Schneider and Hahn Talk Waking Sleeping Beauty
PS: Yes, he tells the story. When you listen to the music, he's telling the story through music and the lyrics. And he sings the songs the way they're supposed to be through all those demos. He came up with the idea of Ursula being the divine-like character, sort of larger than life. He was the one in the movie who says make the crab Sebastian more modern and hip. And, of course, you realize it's such a smart nuance -- it's not Maurice.
BD: What about the unsung Frank Wells?
PS: Yeah, I think people don't know much about Frank. My favorite story about this movie is that we're screening in the Frank Wells building for Disney employees. And there was one employee who had no idea who Frank Wells was. And I said, "Well, where do you work?" And she said, "In the Frank Wells building." And she had never put together that Frank Wells was a modern person and had some huge influence on the company to have a building named after him because it was all about the present. Frank died 16 years ago. That was a long time ago and people forget.
BD: And yet when Roy waits outside his office to get him to sign off on CAPS, you realize how important he was.
PS: A little thing: it changed the course of history at Disney… and funding Pixar. All these things, moving so fast, I don't think we ever stopped to think about them. And it's fun to be looking back at them and giving people a sense of what happened. And the idea of using old footage cut against modern interviews is the artistic key to the movie and why I'm so thrilled that Don directed the movie because it's a real nuanced thing he did.
BD: And the dark side of success seems so inevitable. What was the alternative: failure?
PS: I heard later on that what Frank said to somebody was, "What they really need is to have a movie that doesn't work." That's an interesting comment in terms of not getting carried away with yourself because, like everything in life, most of it is fleeting.
BD: Was this cathartic?
Don Hahn: Yeah, not only for me but for everybody. I recorded so many interviews with all of the directors from the period and many of the key animators and executives and it was very cathartic. And everyone has strong memories and stories to tell. Even Jeffrey Katzenberg was so generous with his time: he gave me a two-hour interview on tape and watched the movie with us when it was all cut, and it was very cathartic for him and Michael and Roy, for that matter, before he passed away.
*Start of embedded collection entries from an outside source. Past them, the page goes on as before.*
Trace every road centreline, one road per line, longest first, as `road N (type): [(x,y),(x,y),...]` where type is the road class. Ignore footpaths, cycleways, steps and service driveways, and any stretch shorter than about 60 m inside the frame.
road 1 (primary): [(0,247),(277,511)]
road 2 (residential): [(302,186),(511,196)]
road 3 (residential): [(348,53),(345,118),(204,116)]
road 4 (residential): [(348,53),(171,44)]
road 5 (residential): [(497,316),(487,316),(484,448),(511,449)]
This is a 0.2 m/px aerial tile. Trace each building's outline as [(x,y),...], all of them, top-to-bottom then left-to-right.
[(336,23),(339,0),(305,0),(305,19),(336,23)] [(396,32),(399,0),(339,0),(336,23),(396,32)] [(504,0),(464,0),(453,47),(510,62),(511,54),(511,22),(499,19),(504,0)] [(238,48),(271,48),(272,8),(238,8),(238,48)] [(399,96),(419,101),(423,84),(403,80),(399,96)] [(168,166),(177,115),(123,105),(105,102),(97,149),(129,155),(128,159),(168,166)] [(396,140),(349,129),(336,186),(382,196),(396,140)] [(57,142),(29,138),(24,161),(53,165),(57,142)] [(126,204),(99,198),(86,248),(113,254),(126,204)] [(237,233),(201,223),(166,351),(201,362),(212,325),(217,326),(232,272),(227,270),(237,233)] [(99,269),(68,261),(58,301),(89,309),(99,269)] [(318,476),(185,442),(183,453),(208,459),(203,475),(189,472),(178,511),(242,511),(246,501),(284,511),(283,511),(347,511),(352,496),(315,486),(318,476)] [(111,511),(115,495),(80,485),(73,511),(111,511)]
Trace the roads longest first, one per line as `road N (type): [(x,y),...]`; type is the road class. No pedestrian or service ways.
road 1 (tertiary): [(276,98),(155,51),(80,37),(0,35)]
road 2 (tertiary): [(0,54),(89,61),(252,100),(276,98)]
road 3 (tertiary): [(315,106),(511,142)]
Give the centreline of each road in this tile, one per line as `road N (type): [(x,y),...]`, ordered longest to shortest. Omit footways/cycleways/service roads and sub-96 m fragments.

BD: What did Roy think of movie?
DH: He saw it on DVD because he was quite ill toward the end and liked it a lot. He sent us a very, very nice note. And actually his caregiver later said he had watched it four times just before he passed away, so I think for him it was a nice capper about a big part of his life.
BD: I've heard about the great reaction at Disney and Pixar, but what's the reaction been outside the studios?
DH: We've actually shown this to a few business schools at USC, UCLA, the University of Chicago and the conversations have been as interesting as anywhere just about the lessons that this movie might reveal, and it's an interesting time because of that.